と、突然閃く。ストレートのある地点から1コーナーに向っては無視できない上り勾配がついている。わずかではあるが上りながら左に曲がる1コーナーは、コーナーとしては短いがカントがついている。それまでは状況は判断していたが、はっきりとは意識していなかったことだ。

これだ。ストレートとサブAはともに直線。もしふたつの間に4速に落とさなければならない1コーナーがなければラップタイムはずっと速くなるはずだ。

もし1コーナーの半径が実際より大きければ、通過速度が上がるからラップタイムも縮まるはずだ。

といっても現実にはありえない。だからこそ、1コーナーの通加速度≒脱出速度が「キモ」になる。

当時使っていた9.5インチのファイアストンスリックはコンパウンドこそ硬いものの、WIRでは半周でヒートアップする。最終コーナーを抜け、はるか遠くに見える1コーナーを目指す。

クルーチーフ兼マネージャーの奥さんが腰掛けているピットを横目に通過。フラッグタワーを通過。それまで気付かなかったが、その直後「一瞬ボトムした感じ」のあと路面はあきらかに上りに転じる。もちろんブレーキングポイントも「ブレーキレリーシングポイント」も上りの途中にある。

以前より20mほど手前でブレーキペダルに足を移す。より長い距離でブレーキングを行うためだ。

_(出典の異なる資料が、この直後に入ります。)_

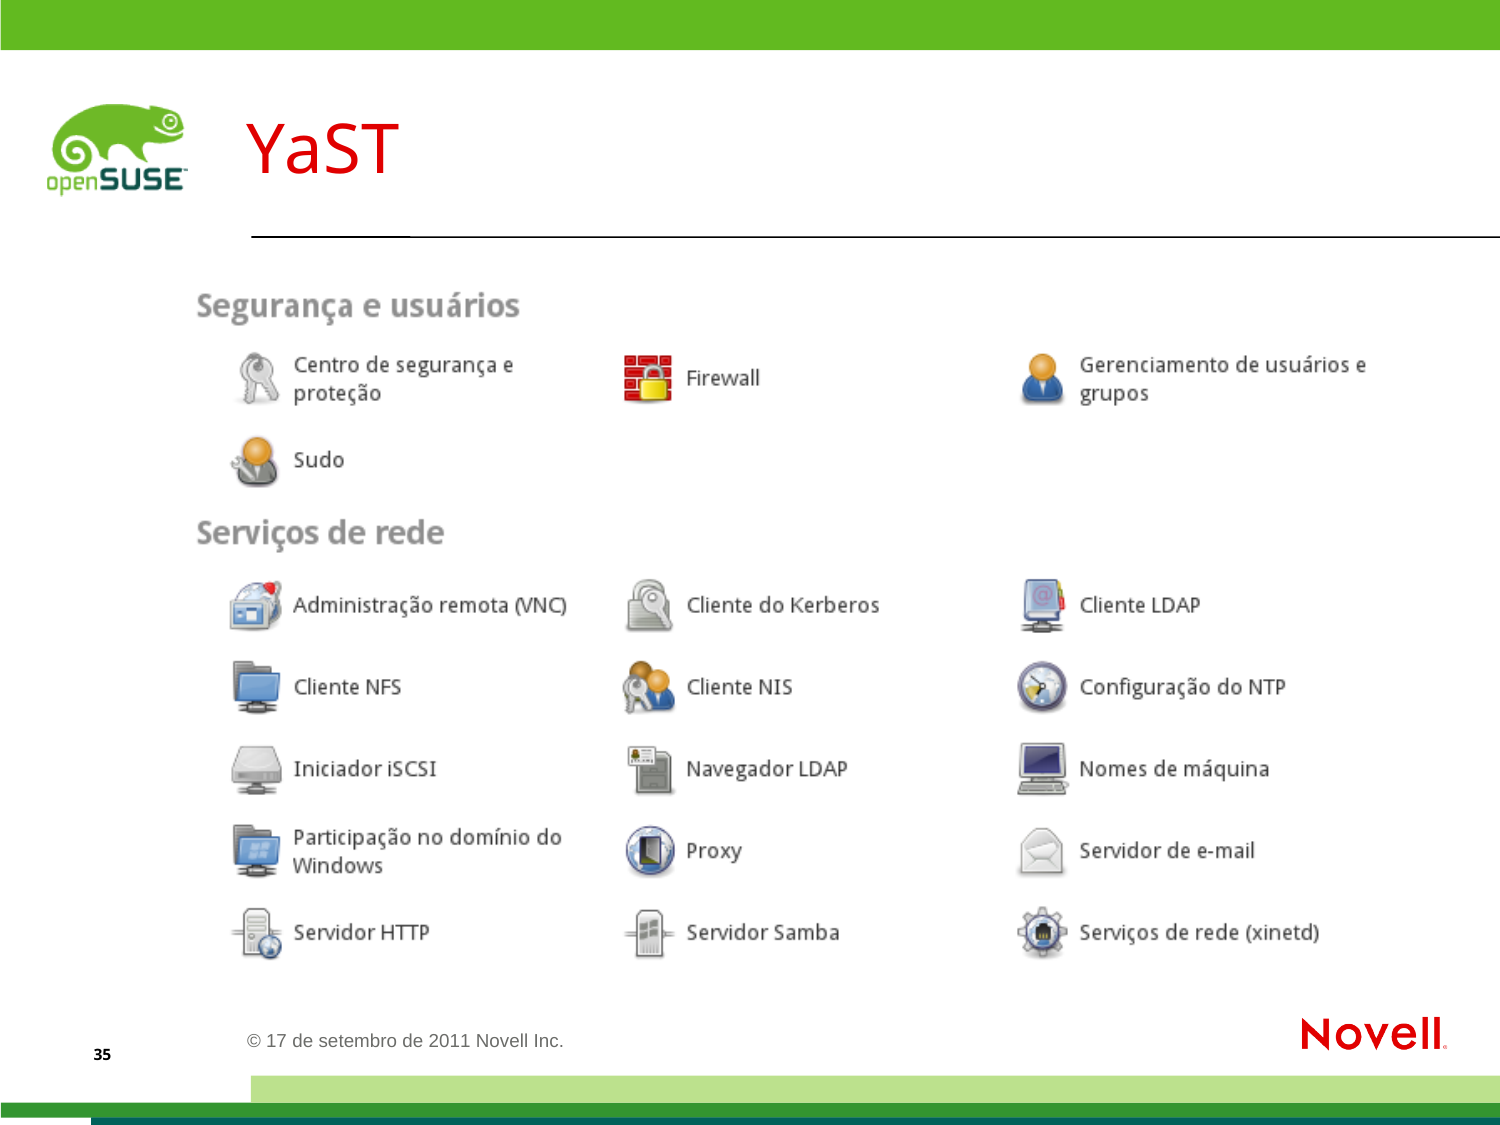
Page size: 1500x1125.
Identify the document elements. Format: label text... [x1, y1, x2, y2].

picture [47, 104, 188, 197]
title YaST [246, 68, 1409, 231]
picture [185, 269, 1399, 970]
picture [1295, 1011, 1453, 1056]
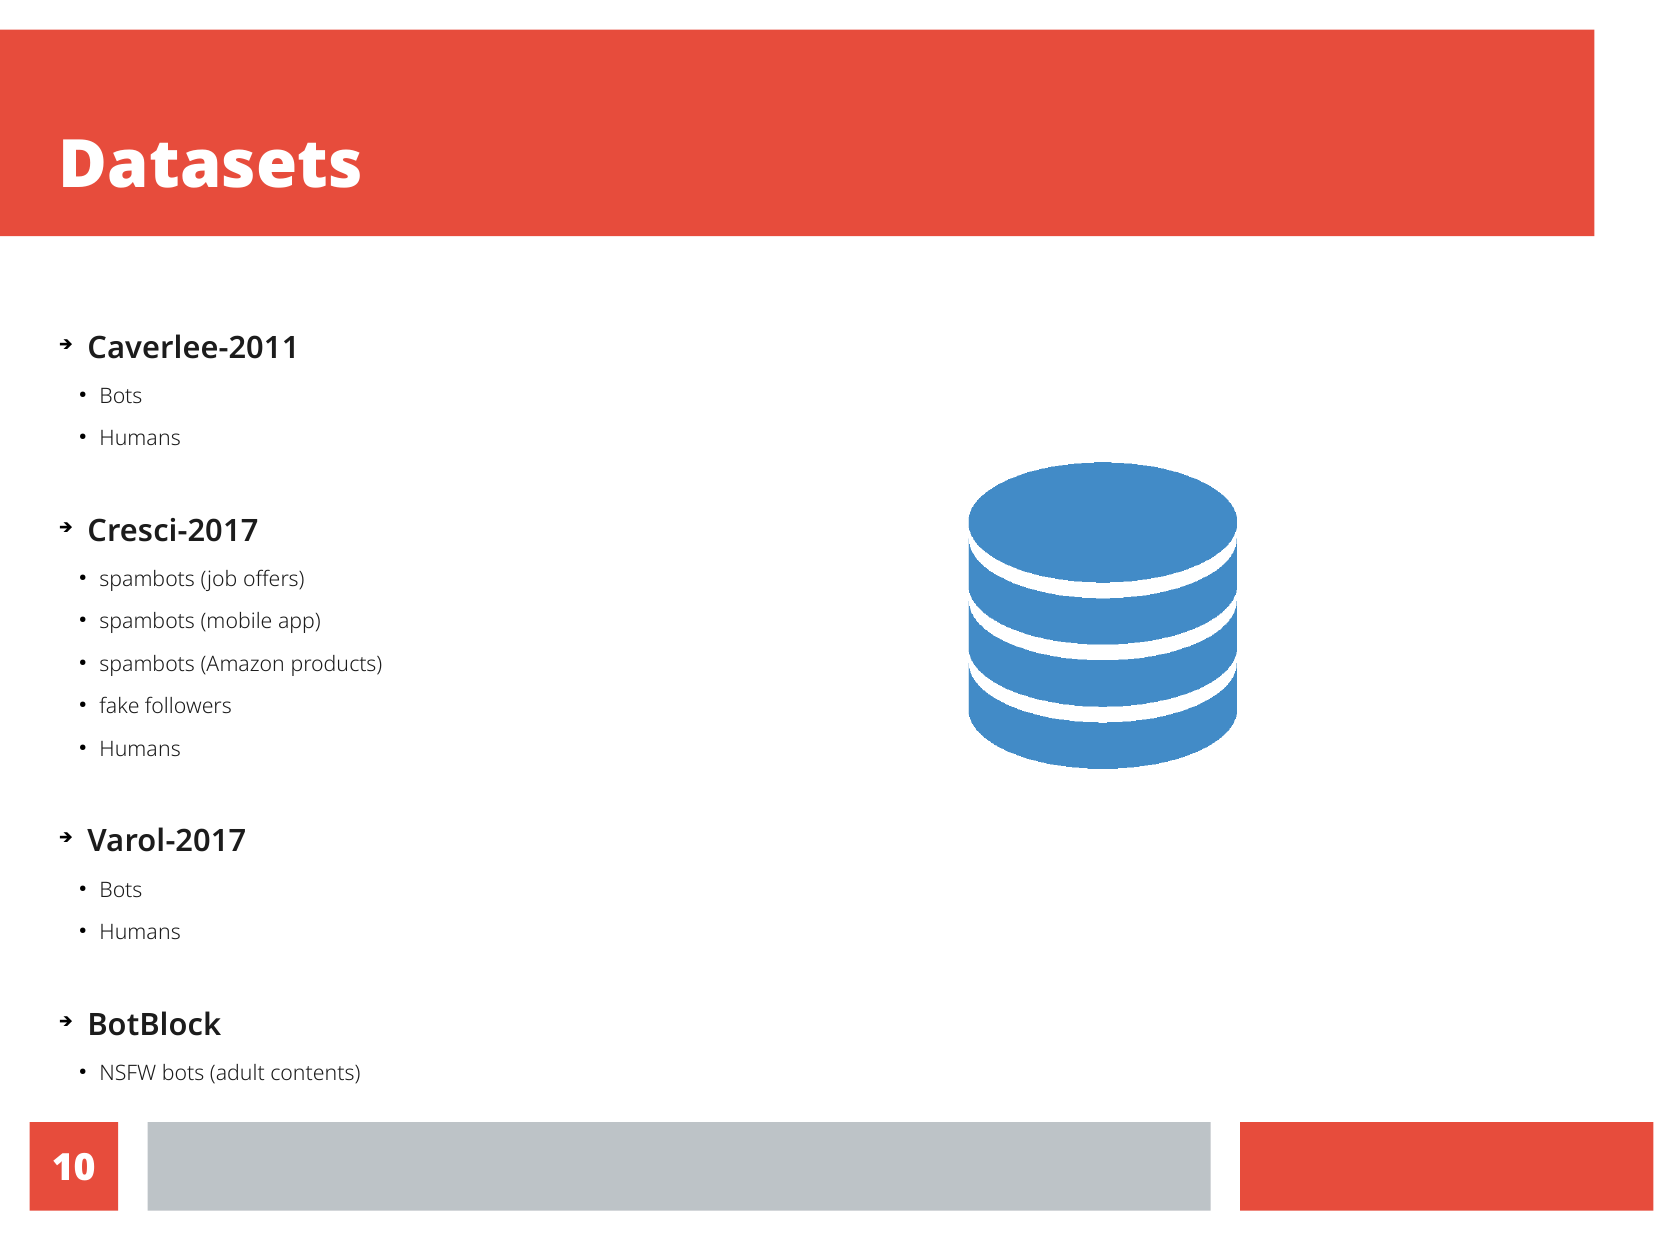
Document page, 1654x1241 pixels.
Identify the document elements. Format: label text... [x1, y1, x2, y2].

list Caverlee-2011 Bots Humans Cresci-2017 spambots (job offers) spambots (mobile app) spambots (Amazon products) fake followers Humans Varol-2017 Bots Humans BotBlock NSFW bots (adult contents) [59, 324, 1565, 1093]
picture [941, 460, 1264, 783]
title Datasets [59, 59, 1595, 207]
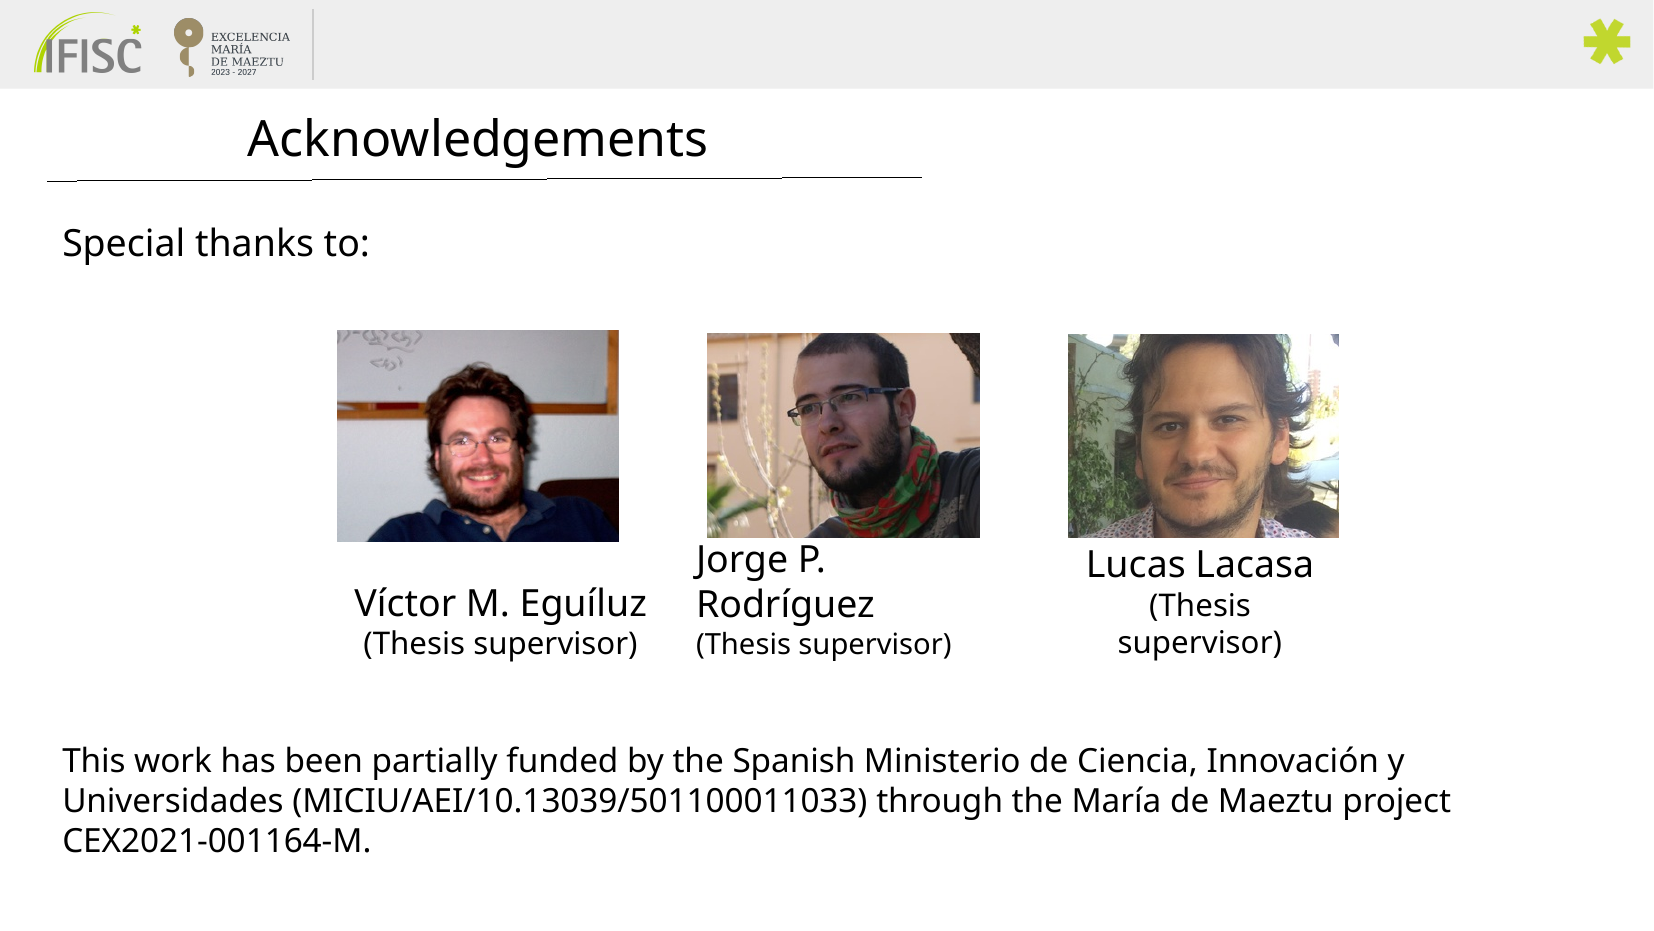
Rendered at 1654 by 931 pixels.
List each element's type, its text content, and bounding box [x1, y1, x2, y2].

picture [29, 9, 148, 76]
text_box This work has been partially funded by the Spanish Ministerio de Ciencia, Innovación y Universidades (MICIU/AEI/10.13039/501100011033) through the María de Maeztu project CEX2021-001164-M. [47, 731, 1536, 827]
picture [1582, 17, 1631, 65]
picture [1068, 334, 1339, 538]
picture [707, 333, 980, 538]
text_box Lucas Lacasa (Thesis supervisor) [1085, 569, 1334, 668]
text_box Jorge P. Rodríguez (Thesis supervisor) [696, 572, 986, 668]
text_box Acknowledgements [41, 98, 916, 193]
text_box Víctor M. Eguíluz (Thesis supervisor) [354, 570, 662, 669]
text_box Special thanks to: [47, 211, 1536, 272]
picture [337, 330, 619, 542]
picture [174, 18, 290, 77]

むろん踏力はその分軽目。

なぜか? 運動神経と視力がよくないから「速さ」と「タイミング」を計るのが苦手だ。ならば、人より余分に時間をかけても「正確にオイシイところ」を探す以外にないではないか。

結果は大正解。余裕ができたせいか周りがよく見える。「速さ」がそれほど「スゴイもの」ではないように思える。

これで「ブレーキをゆるめる地点とゆるめる時の速さ」に集中できる。

2周目。イニシャルで速度を殺し、ヒールアンドトーで5速から4速。脱力しながらターンインポイントに向う。「速いか?」、「遅いか?」。ターンインポイントを過ぎてスロットルに足を戻す。

丁寧に切り込んだつもりが、インリフトのような感じ。「速いのか!」が、アウトへはらむ兆候はない。アンダーでもないが、それは上り勾配の路面がカントの役割をしているせいか。ステアリングホイールからタイヤのスクラブを感じる。

イーブンスロットルをキープ。上りだから少し戻し気味。横Gに変わる。「なんとなく」速い気がする。

インのディップをかすめ、足の指先に力を集中。出口までのラインが読めるようになる頃、スロットルを開け始める。全開にすれば間違いなくコースアウトするラインを「敢えて」取り、ワンテンポ遅れ気味でスロットルを開ける。

2コーナーの手前。以前より回転は上がったか? 上昇分は針の振れほどでしかないようだ。

1コーナー以外は変わったことをやらずに周回。アーリーブレーキングのイメージが鮮明な内にピットイン。タイムは?

「同じようなもんヨ」とクルーチーフ。「・・・・・×○!♪△」

が、どうすればどうなるかがわかるような気がしたプラクティス。「コーナーとの交渉」、そして「クルマとの対話」は続く。